Melatonin, bone regulation and the ubiquitin-proteasome connection: A review.
Study Goal
The researchers aimed to explore melatonin's potential role in bone metabolism, focusing on its effects on bone growth and osteoclast activity, possibly mediated by ubiquitin ligases or proteasome inhibition.
Results Summary
Preclinical studies indicate melatonin stimulates bone growth and inhibits osteoclast activity, potentially through ubiquitin ligases SCF(B-TrCP) and Keap-Cul3-Rbx or proteasome inhibition. Clinical trials for melatonin in bone disease treatment, including multiple myeloma, are suggested.
Population
Preclinical studies (no specific human population mentioned).
Effective Dosage
Not specified.
Duration
Not specified.
Interactions
None mentioned.
| Intervention | Direction | Endpoint | Population | Dosage | Impact | Claim # |
|---|---|---|---|---|---|---|
Proteasome inhibitors | neutral | activity of mature osteoblasts and osteoclasts | - | - | influence | #1 |
Proteasome inhibitors | neutral | differentiation of precursor cells into osteoblasts | - | - | modulate | #2 |
melatonin | neutral | bone metabolism | - | - | influences | #3 |
melatonin | increase | bone growth | - | - | stimulating | #4 |
melatonin | decrease | osteoclast activity | - | - | inhibiting | #5 |
Recently, investigators have shown that ubiquitin-proteasome-mediated protein degradation is critical in regulating the balance between bone formation and bone resorption. The major signal transduction pathways regulating bone formation are the RANK/NF-κB pathway and the Wnt/β-catenin pathway. These signal transduction pathways regulate the activity of mature osteoblasts and osteoclasts. In addition, the Wnt/β-catenin pathway is one of the major signaling pathways in the differentiation of osteoblasts.

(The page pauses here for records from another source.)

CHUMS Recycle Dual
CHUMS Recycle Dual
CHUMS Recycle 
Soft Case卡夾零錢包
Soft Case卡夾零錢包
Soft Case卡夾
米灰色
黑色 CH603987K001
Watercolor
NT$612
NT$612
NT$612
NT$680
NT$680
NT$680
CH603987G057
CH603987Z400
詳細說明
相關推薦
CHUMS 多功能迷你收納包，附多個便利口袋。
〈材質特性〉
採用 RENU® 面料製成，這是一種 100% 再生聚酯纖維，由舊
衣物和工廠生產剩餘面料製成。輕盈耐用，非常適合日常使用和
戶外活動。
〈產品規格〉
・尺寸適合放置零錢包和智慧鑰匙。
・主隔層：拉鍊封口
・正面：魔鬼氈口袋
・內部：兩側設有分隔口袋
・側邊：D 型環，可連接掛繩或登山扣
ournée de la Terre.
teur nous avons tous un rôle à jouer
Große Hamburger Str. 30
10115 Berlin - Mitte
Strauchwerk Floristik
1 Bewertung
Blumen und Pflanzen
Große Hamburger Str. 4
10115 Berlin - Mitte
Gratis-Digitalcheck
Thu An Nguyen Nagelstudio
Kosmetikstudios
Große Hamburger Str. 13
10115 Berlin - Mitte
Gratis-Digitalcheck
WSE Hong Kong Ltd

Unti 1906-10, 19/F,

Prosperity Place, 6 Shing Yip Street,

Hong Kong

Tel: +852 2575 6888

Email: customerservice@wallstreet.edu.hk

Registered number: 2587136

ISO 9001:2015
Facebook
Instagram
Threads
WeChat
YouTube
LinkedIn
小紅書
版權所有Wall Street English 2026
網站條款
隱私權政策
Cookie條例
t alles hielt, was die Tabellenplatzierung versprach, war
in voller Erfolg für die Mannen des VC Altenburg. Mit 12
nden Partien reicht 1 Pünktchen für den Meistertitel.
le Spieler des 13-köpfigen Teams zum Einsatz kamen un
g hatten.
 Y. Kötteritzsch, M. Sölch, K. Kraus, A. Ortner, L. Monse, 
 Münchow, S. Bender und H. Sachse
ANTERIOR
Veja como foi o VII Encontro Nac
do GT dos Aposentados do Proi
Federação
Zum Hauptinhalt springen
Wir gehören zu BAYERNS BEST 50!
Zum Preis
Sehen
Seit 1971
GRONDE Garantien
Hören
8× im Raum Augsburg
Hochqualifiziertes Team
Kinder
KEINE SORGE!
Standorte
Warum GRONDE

The ubiquitin ligases that are reported to be of major significance in regulating these pathways are the ubiquitin SCF(B-TrCP) ligase (which regulates activation of NF-κB via degradation of IkBα in osteoclasts, and regulates bone transcription factors via degradation of β-catenin), the Keap-Cul3-Rbx1 ligase (which regulates degradation of IkB kinase, Nrf2, and the antiapoptotic factor Bcl-2), and Smurf1. Also of significance in regulating osteoclastogenesis is the deubiquitinase, CYLD (cylindramatosis protein), which facilitates the separation of NF-κB from IkBα. The degradation of CYLD is also under the regulation of SCF(B-TrCP). Proteasome inhibitors influence the activity of mature osteoblasts and osteoclasts, but also modulate the differentiation of precursor cells into osteoblasts. Preclinical studies show that melatonin also influences bone metabolism by stimulating bone growth and inhibiting osteoclast activity. These actions of melatonin could be interpreted as being mediated by the ubiquitin ligases SCF(B-TrCP) and Keap-Cul3-Rbx, or as an inhibitory effect on proteasomes. Clinical trials of the use of melatonin in the treatment of bone disease, including multiple myeloma, using both continuous and intermittent modes of administration, are warranted.